_Task objective_. Search the records below for the word "Right". Pull out each line that has it.

_Working data_.
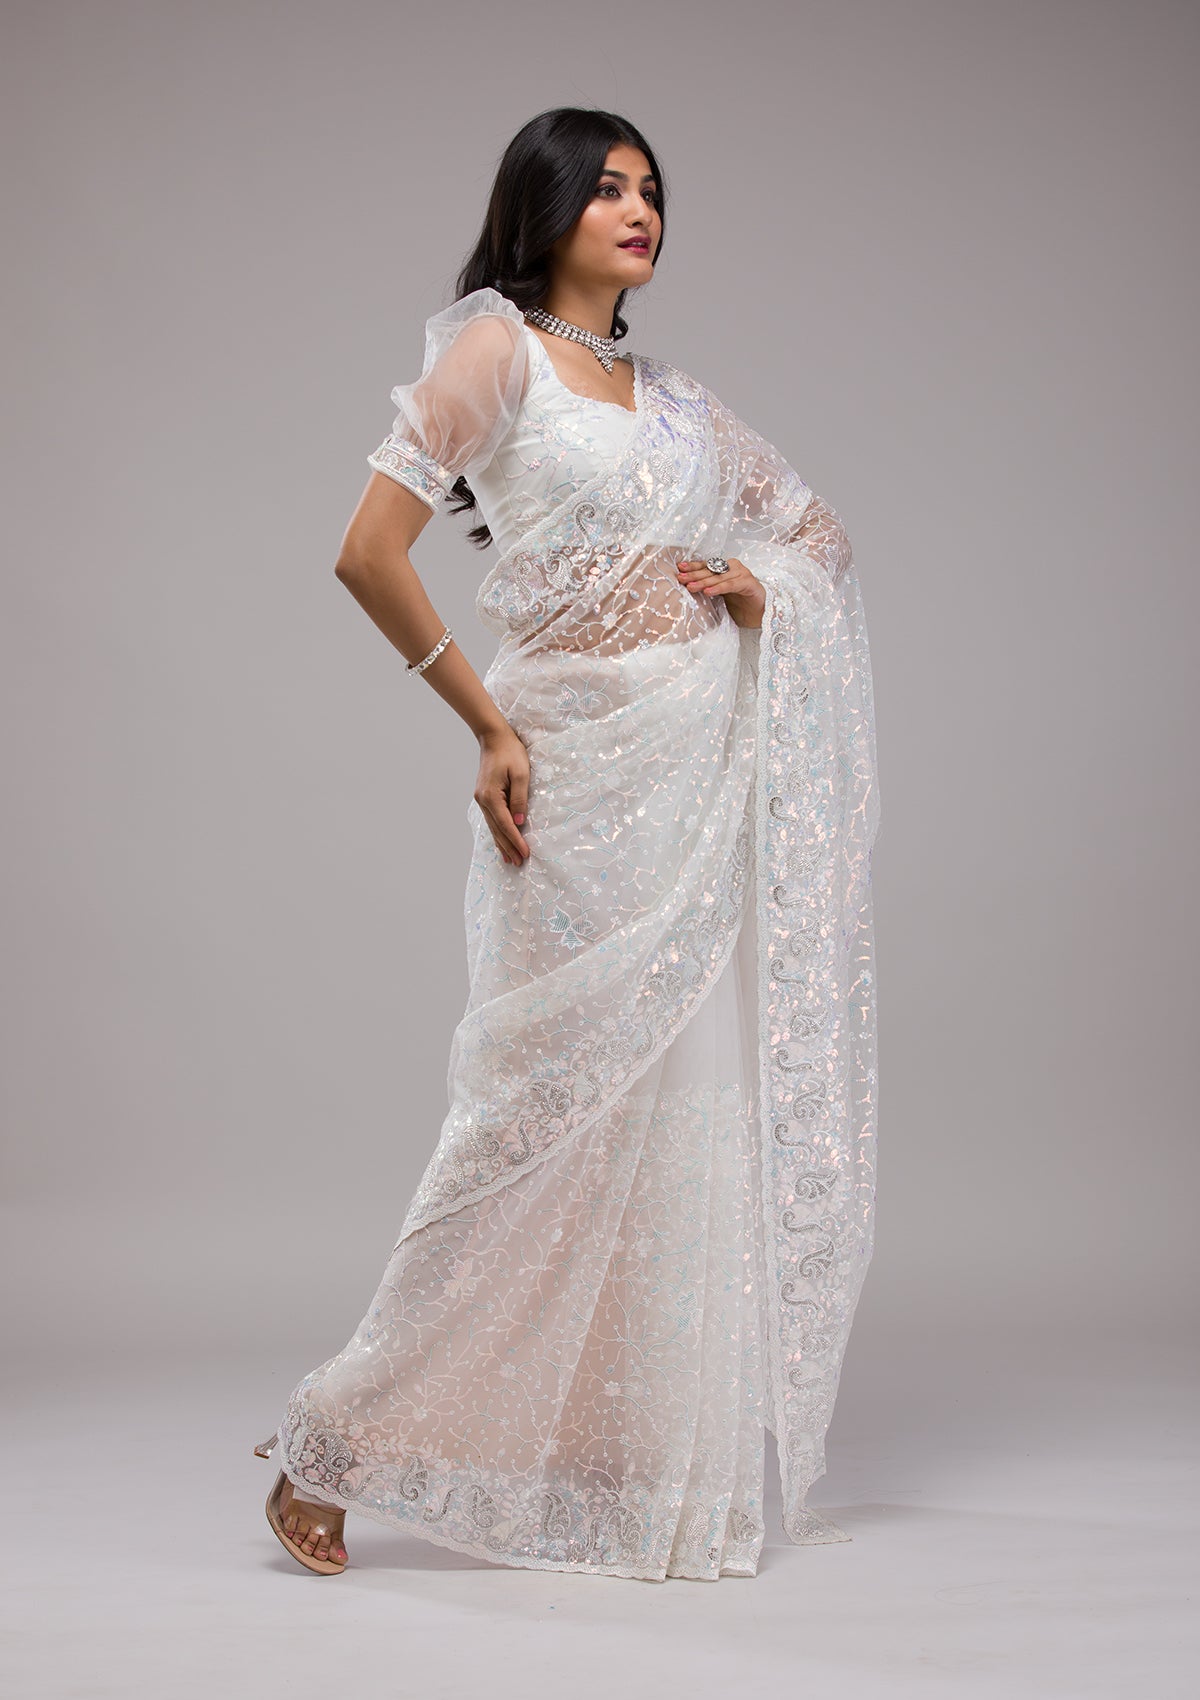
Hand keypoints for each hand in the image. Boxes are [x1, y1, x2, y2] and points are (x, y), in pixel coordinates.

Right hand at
--
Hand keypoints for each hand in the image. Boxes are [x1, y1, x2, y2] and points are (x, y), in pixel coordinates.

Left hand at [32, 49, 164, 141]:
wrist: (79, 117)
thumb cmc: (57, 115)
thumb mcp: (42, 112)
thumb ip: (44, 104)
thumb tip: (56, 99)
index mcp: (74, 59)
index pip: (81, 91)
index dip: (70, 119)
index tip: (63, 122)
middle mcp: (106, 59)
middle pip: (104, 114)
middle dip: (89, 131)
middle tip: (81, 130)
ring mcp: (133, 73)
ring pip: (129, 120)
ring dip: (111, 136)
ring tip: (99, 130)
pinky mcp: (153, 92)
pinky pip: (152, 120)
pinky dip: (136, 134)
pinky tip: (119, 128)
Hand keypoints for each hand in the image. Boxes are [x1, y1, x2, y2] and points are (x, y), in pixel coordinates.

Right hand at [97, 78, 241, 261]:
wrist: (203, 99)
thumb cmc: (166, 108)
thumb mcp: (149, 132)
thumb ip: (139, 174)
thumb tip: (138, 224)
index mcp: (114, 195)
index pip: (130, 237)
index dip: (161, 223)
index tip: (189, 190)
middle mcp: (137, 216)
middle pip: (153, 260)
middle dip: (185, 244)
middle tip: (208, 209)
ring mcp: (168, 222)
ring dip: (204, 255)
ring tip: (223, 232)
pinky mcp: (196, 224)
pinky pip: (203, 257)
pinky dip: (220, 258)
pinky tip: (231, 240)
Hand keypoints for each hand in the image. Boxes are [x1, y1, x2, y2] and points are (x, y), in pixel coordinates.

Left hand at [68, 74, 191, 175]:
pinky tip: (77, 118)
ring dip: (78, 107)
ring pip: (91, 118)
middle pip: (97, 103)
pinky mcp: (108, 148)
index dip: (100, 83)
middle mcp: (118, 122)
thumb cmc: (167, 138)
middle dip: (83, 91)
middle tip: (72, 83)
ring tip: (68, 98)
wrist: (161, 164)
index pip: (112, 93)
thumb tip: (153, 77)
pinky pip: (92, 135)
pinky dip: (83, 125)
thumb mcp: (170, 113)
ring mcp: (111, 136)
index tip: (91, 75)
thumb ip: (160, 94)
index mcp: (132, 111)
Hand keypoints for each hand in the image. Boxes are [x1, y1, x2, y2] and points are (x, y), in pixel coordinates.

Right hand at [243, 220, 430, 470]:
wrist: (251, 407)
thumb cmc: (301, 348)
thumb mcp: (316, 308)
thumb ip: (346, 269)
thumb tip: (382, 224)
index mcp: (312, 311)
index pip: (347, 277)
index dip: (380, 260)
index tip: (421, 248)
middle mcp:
==
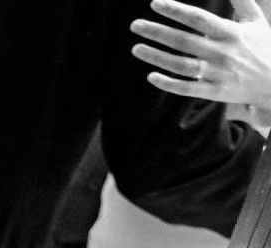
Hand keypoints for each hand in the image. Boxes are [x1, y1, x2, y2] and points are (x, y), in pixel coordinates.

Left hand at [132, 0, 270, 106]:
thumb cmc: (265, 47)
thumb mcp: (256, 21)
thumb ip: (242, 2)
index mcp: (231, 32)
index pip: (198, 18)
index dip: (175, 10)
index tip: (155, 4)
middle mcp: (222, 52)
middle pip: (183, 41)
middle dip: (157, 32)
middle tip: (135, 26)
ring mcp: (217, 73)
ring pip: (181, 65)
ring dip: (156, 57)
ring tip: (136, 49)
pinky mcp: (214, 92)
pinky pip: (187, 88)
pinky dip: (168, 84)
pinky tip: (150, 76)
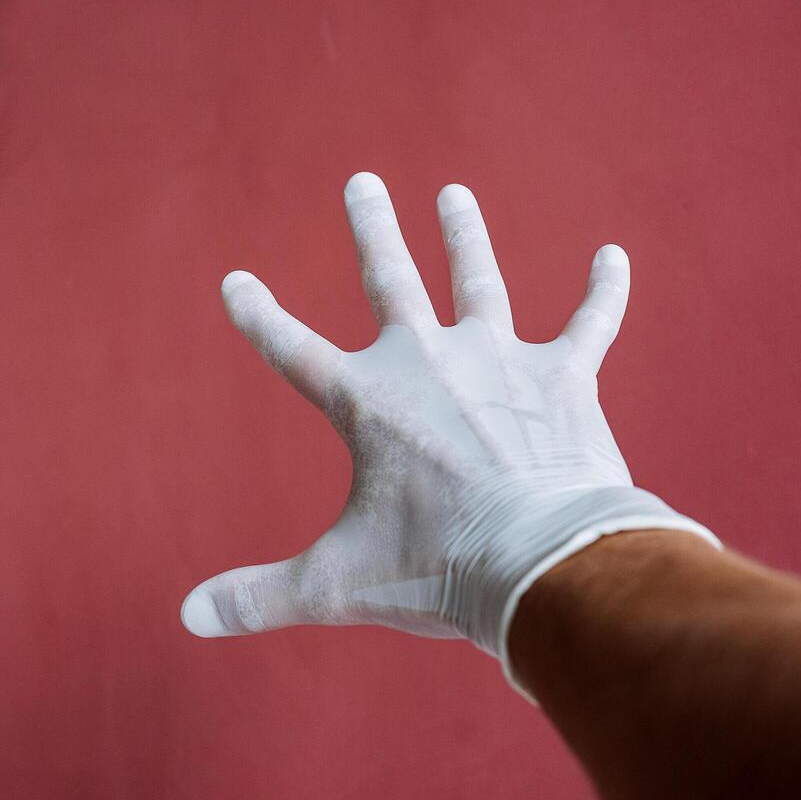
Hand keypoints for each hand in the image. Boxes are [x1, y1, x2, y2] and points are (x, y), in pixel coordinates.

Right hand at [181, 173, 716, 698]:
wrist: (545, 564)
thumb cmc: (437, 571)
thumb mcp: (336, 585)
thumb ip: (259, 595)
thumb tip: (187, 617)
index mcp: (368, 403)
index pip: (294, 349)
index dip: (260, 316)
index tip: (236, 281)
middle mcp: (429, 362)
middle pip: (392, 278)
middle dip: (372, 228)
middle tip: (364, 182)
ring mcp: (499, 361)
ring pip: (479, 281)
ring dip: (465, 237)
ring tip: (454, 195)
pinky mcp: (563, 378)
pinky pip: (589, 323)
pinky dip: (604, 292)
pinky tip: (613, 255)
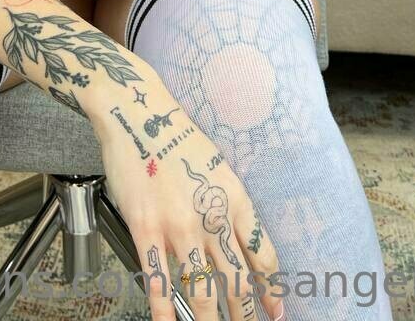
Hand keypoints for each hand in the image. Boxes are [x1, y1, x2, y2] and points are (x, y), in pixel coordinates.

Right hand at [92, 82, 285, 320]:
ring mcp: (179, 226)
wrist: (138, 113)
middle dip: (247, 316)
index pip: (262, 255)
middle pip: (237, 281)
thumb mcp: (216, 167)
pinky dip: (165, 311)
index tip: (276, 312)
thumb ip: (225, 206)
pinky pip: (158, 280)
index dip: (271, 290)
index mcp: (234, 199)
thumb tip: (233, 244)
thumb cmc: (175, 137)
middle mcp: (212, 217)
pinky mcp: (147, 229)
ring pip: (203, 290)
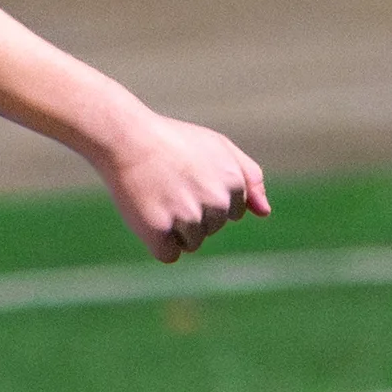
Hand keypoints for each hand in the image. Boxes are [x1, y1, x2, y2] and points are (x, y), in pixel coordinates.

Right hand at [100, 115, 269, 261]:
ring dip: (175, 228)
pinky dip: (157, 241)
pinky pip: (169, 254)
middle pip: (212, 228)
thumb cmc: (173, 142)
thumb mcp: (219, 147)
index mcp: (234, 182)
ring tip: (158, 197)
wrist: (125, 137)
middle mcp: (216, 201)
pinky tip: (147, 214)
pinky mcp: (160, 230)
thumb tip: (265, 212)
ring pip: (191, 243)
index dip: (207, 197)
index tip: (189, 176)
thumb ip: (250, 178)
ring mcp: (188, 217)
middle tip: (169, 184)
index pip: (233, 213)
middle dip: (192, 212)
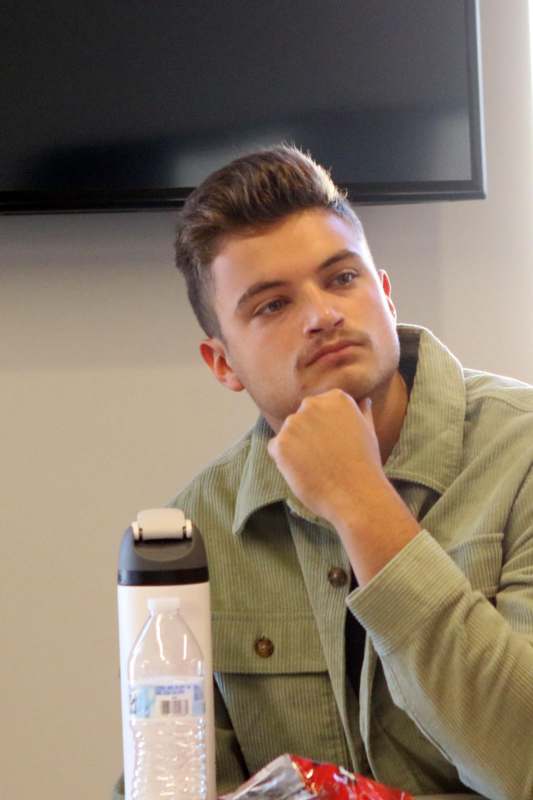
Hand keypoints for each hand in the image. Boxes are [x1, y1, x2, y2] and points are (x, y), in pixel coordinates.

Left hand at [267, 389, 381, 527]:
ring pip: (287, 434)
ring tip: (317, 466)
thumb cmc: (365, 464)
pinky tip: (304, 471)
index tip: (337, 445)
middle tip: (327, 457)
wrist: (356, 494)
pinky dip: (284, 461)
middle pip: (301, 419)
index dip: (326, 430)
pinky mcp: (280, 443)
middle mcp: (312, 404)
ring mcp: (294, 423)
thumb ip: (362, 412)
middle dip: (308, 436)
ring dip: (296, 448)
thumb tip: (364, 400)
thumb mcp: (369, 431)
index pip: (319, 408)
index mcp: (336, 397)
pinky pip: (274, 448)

_Result of this task_.
Right hand at
Right hand at [97, 78, 241, 261]:
Right hand at [243, 220, 430, 470]:
Right hand at [181, 173, 716, 698]:
Right hand at [92, 82, 285, 320]:
Right hand at [100, 115, 269, 261]:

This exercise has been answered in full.